Attackers threw grenades and then sprayed machine-gun fire into the Jo Goldenberg restaurant on August 9, 1982, in the deadliest antisemitic attack in France since World War II, which also injured 22 people. Two of those killed were Americans.
Though four of the suspects remain abroad and would likely be tried in absentia, investigating judges have issued an order for a trial, which could begin early next year, said David Père, who represents victims. The Paris-based court does not publish its orders publicly and generally does not respond to journalists.
The suspects are believed to have been members of the Palestinian terrorist group Abu Nidal at the time of the attack.
The alleged ringleader, Mohamed Souhair al-Abassi, also known as Amjad Atta, is in Jordan, where authorities have refused to extradite him. Three other suspects are believed to be in either the Palestinian territories or Jordan: Mahmoud Khader Abed Adra, also known as Hicham Harb; Nabil Hassan Mahmoud Othmane, also known as Ibrahim Hamza; and Nizar Tawfiq Moussa Hamada, also known as Hani.
One of the defendants, Walid Abdulrahman Abu Zayed, had emigrated with his family to Norway and was extradited to France in 2020. The sixth defendant, Hazza Taha, was detained more recently in Paris.
Père, who represents dozens of relatives of the victims and one direct survivor, said the trial is “historic” for them. “For them, this is not about the past but the present. It’s a trial they intend to follow day by day,” Père told The Associated Press.
The one survivor represented by Père was not injured in the attack but remains traumatized by it. “He wants to see the suspects and try to understand,” Père said.
The attackers murdered six people — Mohamed Bennemou, André Hezkia Niego, Georges Demeter, Denise Guerche Rossignol and two Americans, Ann Van Zanten and Grace Cutler.
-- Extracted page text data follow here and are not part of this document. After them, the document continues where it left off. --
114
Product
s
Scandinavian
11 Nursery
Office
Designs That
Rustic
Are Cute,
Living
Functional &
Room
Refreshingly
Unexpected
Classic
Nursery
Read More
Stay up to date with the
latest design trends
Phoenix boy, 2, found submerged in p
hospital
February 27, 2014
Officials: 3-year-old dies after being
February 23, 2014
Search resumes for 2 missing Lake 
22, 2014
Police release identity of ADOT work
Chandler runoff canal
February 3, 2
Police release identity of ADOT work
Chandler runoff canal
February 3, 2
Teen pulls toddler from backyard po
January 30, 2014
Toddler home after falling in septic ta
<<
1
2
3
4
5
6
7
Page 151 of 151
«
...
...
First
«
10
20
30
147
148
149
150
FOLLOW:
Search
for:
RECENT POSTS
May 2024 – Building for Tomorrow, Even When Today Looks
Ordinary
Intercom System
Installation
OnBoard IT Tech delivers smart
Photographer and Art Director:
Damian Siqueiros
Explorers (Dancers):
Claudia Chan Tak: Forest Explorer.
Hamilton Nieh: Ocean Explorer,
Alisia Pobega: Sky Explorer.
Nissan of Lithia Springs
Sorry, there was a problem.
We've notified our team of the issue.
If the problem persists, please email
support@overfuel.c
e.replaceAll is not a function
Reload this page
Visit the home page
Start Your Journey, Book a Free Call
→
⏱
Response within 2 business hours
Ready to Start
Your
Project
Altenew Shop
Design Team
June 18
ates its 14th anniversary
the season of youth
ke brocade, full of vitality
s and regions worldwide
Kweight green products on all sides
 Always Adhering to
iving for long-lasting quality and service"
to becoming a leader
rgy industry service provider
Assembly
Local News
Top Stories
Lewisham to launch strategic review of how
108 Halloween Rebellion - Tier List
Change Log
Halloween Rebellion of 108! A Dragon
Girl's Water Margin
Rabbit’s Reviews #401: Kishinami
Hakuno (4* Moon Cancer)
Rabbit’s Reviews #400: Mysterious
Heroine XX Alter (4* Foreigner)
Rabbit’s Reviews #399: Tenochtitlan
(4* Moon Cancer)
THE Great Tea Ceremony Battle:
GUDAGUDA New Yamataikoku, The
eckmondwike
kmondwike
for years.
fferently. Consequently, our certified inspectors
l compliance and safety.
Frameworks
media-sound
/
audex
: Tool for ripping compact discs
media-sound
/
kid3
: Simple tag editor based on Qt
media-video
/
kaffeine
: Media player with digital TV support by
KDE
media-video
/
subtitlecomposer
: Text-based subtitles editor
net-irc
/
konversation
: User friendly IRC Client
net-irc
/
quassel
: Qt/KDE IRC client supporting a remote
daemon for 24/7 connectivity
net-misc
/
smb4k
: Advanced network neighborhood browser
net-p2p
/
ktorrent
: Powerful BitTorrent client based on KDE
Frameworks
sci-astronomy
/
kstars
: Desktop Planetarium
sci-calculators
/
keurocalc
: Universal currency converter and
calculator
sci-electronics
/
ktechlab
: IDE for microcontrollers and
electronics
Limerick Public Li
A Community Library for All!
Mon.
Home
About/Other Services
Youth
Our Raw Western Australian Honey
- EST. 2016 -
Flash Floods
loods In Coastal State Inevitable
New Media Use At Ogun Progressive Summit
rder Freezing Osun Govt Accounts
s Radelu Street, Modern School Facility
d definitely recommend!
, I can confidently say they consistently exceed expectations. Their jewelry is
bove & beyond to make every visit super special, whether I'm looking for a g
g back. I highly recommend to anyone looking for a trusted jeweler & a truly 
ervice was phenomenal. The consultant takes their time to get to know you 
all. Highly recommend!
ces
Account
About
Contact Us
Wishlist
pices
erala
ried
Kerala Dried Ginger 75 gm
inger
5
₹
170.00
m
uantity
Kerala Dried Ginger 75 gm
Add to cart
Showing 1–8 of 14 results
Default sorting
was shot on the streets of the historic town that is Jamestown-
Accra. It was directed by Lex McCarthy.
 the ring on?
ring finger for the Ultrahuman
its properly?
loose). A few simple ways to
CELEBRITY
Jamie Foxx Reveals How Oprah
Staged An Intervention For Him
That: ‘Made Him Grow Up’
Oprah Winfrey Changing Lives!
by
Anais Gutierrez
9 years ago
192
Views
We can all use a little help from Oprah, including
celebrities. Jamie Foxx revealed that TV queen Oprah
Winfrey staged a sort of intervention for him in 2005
Jo Goldenberg, the owner of the Jewish restaurant and deli, recalled the horror of the lunchtime attack during an interview in 2002.
“They fired on everyone who was eating lunch — everyone,” Goldenberg said at the time. The place, which has since closed, was a centerpiece tourist attraction in the Marais neighborhood.
French authorities announced in 2015 — nearly 33 years after the attack — that international arrest warrants had been issued for the suspects.
The Abu Nidal faction, named after its leader, is considered responsible for nearly two dozen attacks that left at least 275 people dead, including assaults on El Al Israel Airlines ticket counters at the Rome and Vienna airports in 1985, in which 18 people were killed.
The notorious Abu Nidal himself was found dead in his Baghdad apartment in August 2002. Iraqi authorities said Abu Nidal, whose real name is Sabri al-Banna, died by suicide.